Not satisfied with just the hotel, Elizabeth helped construct the first grist mill in the settlement, and participated in organizing the first brickyard in the northern half of Colorado. She recruited her niece to run the area’s first schoolhouse—from her own cabin. Running multiple ventures to begin this now well-known city, the aging Stone showed no signs of stopping. Stories are told of how the town held a large dance celebration for her 81st birthday, where she ended up dancing longer than any of the guests from younger generations. She would have kept dancing, however she decided to leave the all-night party at 5:00am in order to cook breakfast for all who attended. 

A strong supporter of the Women’s Suffrage movement, Stone cast her first vote at the ripe age of 93 in 1894, a final feather for a cap full of achievements. Passing away a year later, all businesses closed in Fort Collins for her funeral service, with the town’s firehouse bell ringing 94 times to honor the great “Auntie” of the community. 
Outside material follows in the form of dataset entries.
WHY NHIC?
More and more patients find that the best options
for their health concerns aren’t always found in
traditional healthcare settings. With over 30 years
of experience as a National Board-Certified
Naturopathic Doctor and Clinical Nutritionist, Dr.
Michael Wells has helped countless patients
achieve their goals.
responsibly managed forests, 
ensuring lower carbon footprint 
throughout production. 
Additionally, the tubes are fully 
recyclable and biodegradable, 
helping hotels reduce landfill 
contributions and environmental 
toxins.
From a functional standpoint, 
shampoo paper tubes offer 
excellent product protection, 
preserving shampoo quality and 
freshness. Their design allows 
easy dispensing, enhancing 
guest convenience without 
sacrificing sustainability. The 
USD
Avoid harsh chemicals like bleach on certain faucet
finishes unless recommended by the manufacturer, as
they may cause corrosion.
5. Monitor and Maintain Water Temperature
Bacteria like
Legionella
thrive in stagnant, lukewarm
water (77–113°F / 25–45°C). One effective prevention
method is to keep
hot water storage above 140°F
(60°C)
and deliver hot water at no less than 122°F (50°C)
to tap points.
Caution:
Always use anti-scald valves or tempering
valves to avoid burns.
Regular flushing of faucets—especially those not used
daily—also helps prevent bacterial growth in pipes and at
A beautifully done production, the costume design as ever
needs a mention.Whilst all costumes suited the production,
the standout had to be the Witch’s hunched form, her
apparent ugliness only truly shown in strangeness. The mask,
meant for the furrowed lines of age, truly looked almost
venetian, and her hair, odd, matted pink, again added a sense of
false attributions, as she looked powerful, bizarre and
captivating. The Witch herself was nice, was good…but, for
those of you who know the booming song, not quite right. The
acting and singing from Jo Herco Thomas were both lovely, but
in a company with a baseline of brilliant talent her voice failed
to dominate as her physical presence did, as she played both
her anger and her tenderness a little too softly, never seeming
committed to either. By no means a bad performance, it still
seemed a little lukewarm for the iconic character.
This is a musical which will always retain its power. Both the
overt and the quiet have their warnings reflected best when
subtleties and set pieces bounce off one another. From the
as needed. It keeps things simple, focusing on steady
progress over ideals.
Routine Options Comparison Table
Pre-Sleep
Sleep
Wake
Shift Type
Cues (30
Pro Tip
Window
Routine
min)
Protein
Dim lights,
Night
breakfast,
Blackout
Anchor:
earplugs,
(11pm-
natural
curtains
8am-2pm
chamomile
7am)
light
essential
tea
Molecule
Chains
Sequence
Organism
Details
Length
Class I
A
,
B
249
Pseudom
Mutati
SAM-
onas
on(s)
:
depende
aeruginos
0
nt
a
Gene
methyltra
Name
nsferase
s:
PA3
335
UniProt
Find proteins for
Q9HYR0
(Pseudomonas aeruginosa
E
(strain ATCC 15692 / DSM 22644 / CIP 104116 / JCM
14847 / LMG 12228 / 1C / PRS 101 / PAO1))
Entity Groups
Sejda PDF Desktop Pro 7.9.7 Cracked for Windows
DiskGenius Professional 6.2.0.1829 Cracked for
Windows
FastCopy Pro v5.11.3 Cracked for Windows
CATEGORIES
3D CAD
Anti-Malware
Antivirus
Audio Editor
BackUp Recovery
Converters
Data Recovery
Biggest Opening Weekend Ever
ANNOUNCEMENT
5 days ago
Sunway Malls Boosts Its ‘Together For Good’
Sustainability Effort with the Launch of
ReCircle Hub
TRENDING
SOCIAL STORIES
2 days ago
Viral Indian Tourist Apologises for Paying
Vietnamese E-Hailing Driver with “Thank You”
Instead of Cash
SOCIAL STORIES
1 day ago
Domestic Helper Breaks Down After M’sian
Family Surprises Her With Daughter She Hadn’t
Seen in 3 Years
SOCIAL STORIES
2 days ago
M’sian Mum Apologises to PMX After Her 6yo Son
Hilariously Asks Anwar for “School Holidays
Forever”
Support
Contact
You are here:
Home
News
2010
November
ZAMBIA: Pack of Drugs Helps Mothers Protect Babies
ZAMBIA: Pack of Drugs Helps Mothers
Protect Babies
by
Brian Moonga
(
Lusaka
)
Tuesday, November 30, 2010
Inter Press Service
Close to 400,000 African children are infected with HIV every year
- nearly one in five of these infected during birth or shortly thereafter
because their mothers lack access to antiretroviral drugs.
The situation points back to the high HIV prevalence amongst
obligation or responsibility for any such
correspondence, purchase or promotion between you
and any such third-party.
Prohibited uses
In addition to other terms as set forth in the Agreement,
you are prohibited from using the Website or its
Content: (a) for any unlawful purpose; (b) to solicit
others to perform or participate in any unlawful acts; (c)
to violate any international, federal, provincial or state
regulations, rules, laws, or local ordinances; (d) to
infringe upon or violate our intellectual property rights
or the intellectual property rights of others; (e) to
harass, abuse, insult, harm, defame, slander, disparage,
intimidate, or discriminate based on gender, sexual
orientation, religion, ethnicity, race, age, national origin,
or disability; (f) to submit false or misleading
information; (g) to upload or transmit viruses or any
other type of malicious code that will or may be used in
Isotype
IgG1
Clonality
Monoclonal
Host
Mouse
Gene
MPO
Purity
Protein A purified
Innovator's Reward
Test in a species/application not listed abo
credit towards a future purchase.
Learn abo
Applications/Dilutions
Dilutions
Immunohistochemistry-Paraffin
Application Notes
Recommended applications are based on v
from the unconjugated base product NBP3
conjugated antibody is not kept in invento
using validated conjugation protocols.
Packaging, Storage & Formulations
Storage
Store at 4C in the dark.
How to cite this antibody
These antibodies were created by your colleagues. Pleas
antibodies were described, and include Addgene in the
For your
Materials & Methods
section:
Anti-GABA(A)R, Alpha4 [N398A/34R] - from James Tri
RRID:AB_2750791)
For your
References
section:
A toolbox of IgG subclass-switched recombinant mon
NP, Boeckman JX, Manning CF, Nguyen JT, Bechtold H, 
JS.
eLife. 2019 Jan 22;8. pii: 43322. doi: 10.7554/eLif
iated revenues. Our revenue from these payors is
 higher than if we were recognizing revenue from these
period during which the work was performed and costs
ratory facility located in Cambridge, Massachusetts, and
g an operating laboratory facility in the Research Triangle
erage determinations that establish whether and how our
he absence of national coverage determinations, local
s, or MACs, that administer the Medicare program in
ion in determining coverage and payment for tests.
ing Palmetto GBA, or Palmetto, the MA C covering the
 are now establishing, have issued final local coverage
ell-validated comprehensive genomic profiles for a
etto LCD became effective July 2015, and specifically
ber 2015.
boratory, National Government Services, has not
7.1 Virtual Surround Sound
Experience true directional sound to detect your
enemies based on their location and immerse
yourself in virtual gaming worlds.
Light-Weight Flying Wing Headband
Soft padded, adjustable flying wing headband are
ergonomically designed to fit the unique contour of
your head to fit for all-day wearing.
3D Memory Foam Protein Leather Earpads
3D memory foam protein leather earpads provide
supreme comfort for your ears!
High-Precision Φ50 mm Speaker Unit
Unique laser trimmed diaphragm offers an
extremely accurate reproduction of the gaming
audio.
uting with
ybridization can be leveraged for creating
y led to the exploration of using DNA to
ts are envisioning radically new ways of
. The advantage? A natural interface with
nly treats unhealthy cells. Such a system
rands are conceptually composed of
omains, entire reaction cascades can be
An homage to the strong, powerful, and feminine spirit of Elizabeth herself, the modern namesake hotel is a community center that Stone’s own cabin once was for the burgeoning city. With the elegant interior designed by the DLR Group, spaces such as the Music Rat offer spaces for locals and visitors alike to gather and make memories. A music lending library allows guests to check out vinyl and musical instruments for a possible hoe-down. With an offering of ample bars and guest areas, it’s easy to stay out of one’s room at the Elizabeth—-maybe even until 5:00 AM.